I was impressed with Art’s color projections, and felt that his name was most appropriate.
Victor lifted the engine to get to the drive train that hosts the clutch. He installed a new clutch, put the engine back in place, started up the engine, and the clutch wouldn’t work. He lifted the engine again.
Of course, Victor doesn’t have time to lift the engine even the first time, let alone the second time. It takes time to lift a G engine, time to re-install it. Victor is already managing numerous projects, plus often supervising the crew…but do our shareholders want their baby greens, cilantro and dill in a timely way?
Victor watched videos on replacing G clutches. Normally, these sorts of videos are useful, but in this case they were too hard to understand, requiring precise measurements that were awkward to perform with tools we didn’t have. (He also consulted our G manual for this project, but it too was making suggestions that we could not understand, similar to the videos.)
By this time, I had decided to get involved in the project. I know very little about installing clutches, but I have an inclination (yearning) towards mechanics. I have a long history of working with mechanical things. I’m not one of those people who shows up at the shop espousing impractical ideas, causing people to flinch and grimace when I’m not looking (at least, I think this is so). I always feel welcome there, and I sometimes even sense relief when I show up when there is a particularly vexing problem.
I’m not sure why, but I decided the factory settings for the clutch were wrong. Remember that I know almost nothing about clutches, so deciding that the factory settings were wrong seemed like arrogance. I am for the most part a trust-the-factory-settings sort of guy.
I had an almost clairvoyant vision (okay, we’ll call it a hunch) of that clutch being manufactured by someone who didn’t care about the settings. I was trying to figure out in my imagination if the person making the clutch settings was stoned, hung over, mad at his station in life—if he thought he was more suited to be in a band or in the movies. This person had no pride in what he was doing, I felt, or his supervisor was the one who hated life and was inflicting it onto G clutches.
I instructed Victor on how to re-set the settings.
Then we tracked down Charles, an independent tractor mechanic, thinking we could maybe get him to come out and help us. (That’s a rare bird today, a maverick roving mechanic.)
“Charles, can you help us put a clutch into our G?” I asked.
“You got a new clutch?”
“Yes. We already installed it once, and it didn’t work, so I changed the settings.”
“You changed the factory settings?”
“You never change the factory settings,” he admonished.
“I know, but I did.”
“Why would you change the factory settings?”
“I was desperate.

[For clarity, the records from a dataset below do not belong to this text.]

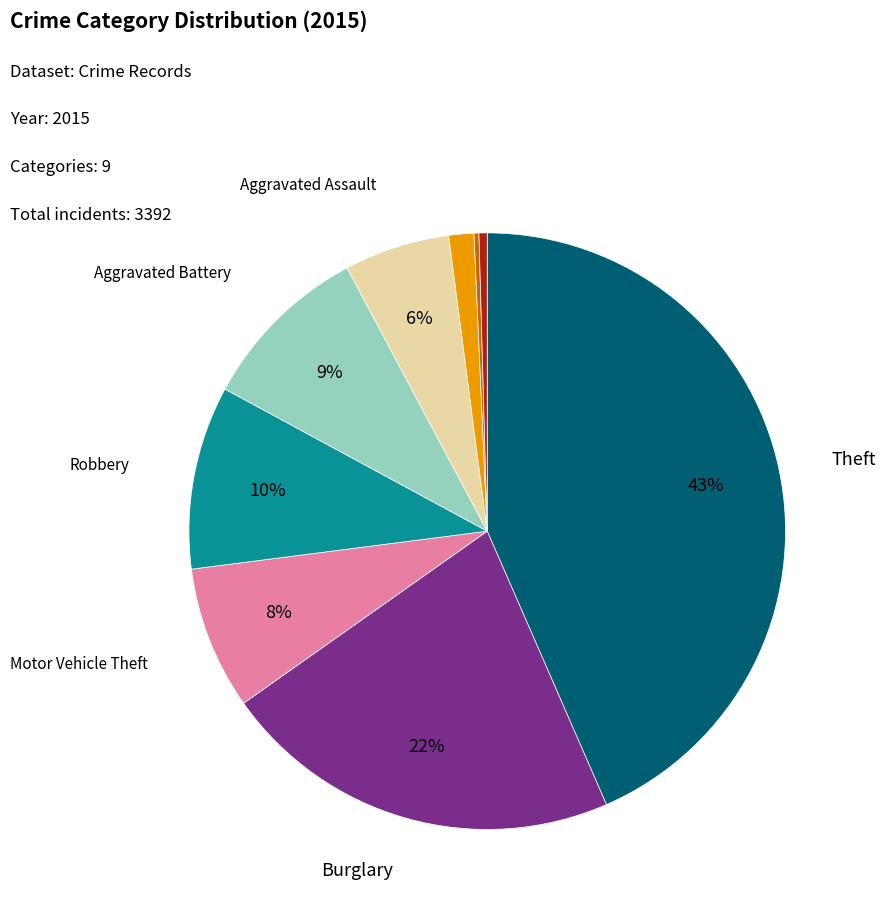

Is there a majority slice in this chart?

No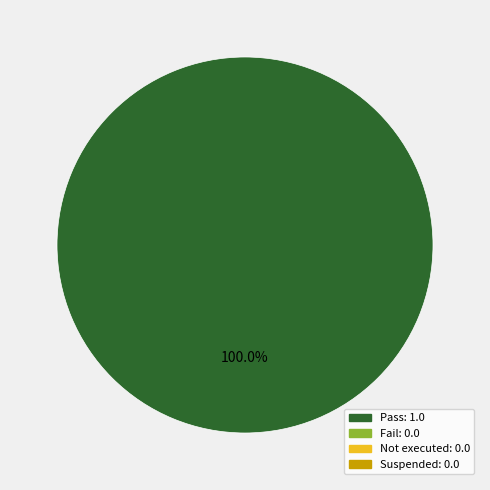

Does any single category account for the majority?

Yes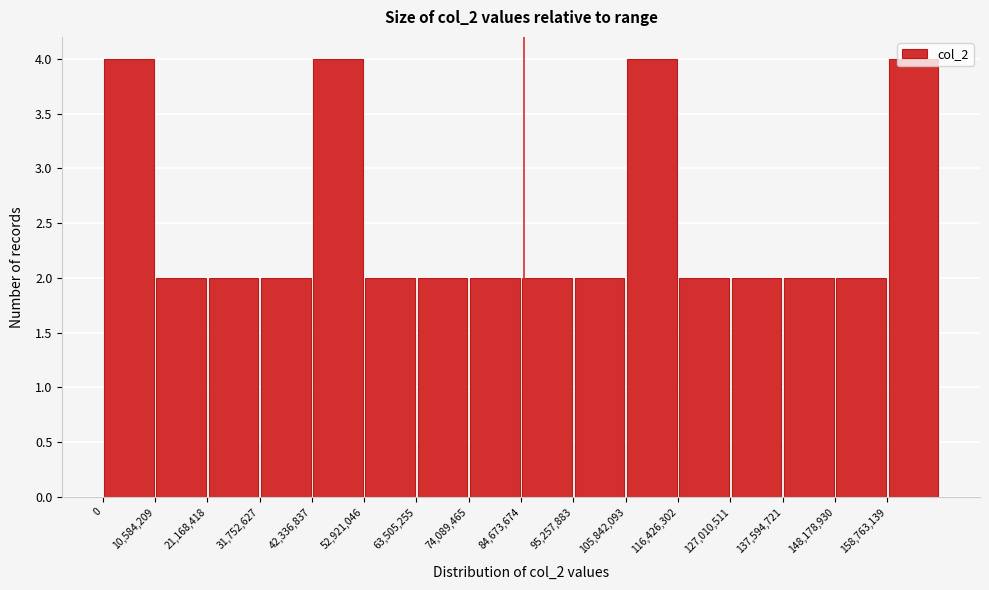

Reading left to right, transcribe this chart: for each bar, give the range it covers on the x-axis and its height. Neither the bar edges nor the heights are printed on the chart, so give them approximately, as read against the axes.

0 to 10000000: 4
10000000 to 22000000: 2
22000000 to 32000000: 2
32000000 to 42000000: 2
42000000 to 52000000: 4
52000000 to 64000000: 2
64000000 to 74000000: 2
74000000 to 84000000: 2
84000000 to 96000000: 2
96000000 to 106000000: 2
106000000 to 116000000: 4
116000000 to 128000000: 2
128000000 to 138000000: 2
138000000 to 148000000: 2
148000000 to 158000000: 2
158000000 to 170000000: 4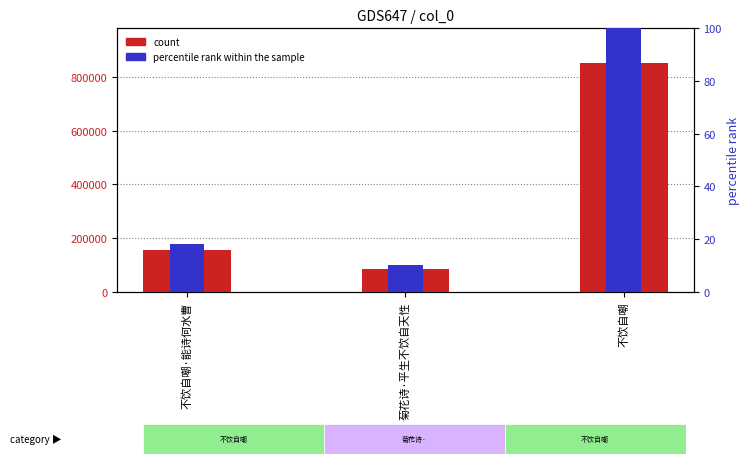

How many series are shown in this chart?

2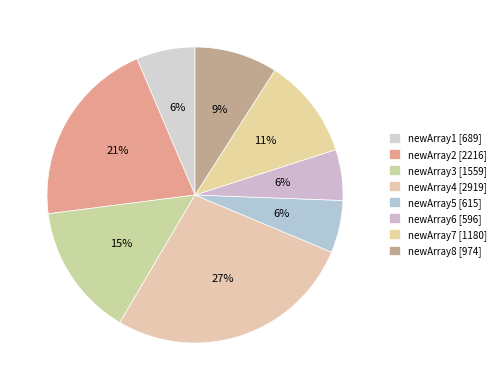

Does newArray3 account for over 50% of the chart?

No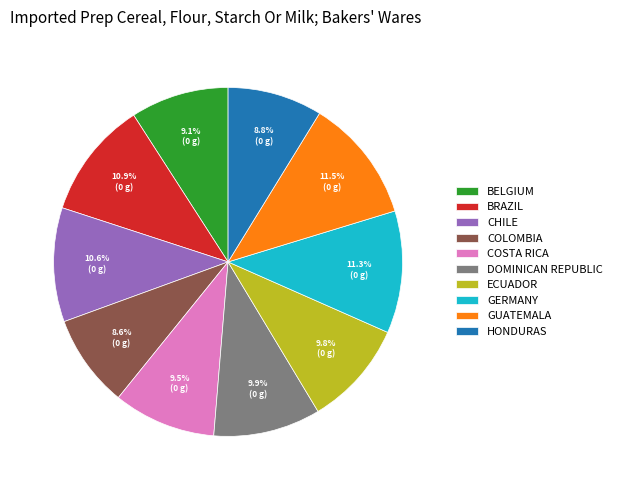

Is the sum of BRAZIL and ECUADOR greater than half?

No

We have crops to seed.”
I was surprised that I could persuade Charles to come out that very afternoon. He seemed trepidatious about coming to a farm where people mess with factory settings.
Victor and I sensed a bit of condescension upon his arrival, but once he realized that we were also wrench-turners and smell-of-oil lovers, he warmed up to us.
Charles took out his calipers and proceeded to measure the settings that I had instructed Victor to make.
“Pretty good,” the traveling mechanic said. “Pretty good. You got really close to the right settings.” He was demonstrating considerably more awe, I thought, than he was used to demonstrating.
“Why trust the factory today?” I asked. “There was a time when factory settings were sacred. Still is that way sometimes. Sometimes not.”
Victor and Charles installed the clutch, re-installed the engine.
Next day, Victor seeded with the G.
About early September, you will be enjoying that lettuce, cilantro and dill.